The post-Olympic season usually ushers in a shake-up in the standings. Four years ago, Gabriella Papadakis and Guillaume Cizeron took ice dancing by storm and went from not cracking the top ten at Worlds in 2014 to World champions in 2015. Gilles and Poirier feel that there is much to learn from the French team.

“That was a Cinderella story,” Gilles said. “They brought vulnerability and confidence to the table the first year they won Worlds.”

“They had no expectations for themselves and they just skated with freedom,” Poirier continued.

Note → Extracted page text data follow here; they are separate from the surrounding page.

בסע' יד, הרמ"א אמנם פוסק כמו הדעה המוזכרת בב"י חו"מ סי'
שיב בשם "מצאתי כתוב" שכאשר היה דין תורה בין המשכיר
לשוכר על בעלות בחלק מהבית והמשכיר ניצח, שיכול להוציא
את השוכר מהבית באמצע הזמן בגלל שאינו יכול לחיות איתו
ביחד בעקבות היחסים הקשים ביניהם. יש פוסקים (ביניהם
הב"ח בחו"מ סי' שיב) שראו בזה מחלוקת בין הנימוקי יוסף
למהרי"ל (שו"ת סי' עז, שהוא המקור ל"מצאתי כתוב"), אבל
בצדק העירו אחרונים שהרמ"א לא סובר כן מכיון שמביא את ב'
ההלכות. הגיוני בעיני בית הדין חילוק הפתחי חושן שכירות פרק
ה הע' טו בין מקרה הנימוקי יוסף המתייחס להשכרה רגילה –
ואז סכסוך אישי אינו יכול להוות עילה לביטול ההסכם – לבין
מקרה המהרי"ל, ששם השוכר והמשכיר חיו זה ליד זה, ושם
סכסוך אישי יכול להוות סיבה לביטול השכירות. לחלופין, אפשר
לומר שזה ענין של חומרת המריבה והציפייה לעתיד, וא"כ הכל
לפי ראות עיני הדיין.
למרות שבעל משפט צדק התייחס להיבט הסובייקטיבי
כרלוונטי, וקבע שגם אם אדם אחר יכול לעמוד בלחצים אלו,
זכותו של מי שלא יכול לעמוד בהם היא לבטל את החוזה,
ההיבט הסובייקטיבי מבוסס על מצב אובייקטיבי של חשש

“Anything is possible with the right material,” Gilles added. “You can’t get there without having the right programmes that speak to people and we’ve been talking about that. That’s something we have learned over the years that if we don’t have the right material for the season you won’t get the goals that you want. I think that is what we did this year. We made sure everything was in place and then hopefully it goes our way.”

This weekend sees them compete on home soil in Laval, Quebec at Skate Canada. For their second Grand Prix assignment, they will travel to Grenoble for the Internationaux de France in November. While last season their goal was all about making the Olympics, this season they are looking to move up significantly in the rankings.

“We want to be on the (Grand Prix) Final podium and the World podium,” Gilles said. “We have set high goals for ourselves, but we know we are capable of that now. It’s going to be a very exciting season, I think.”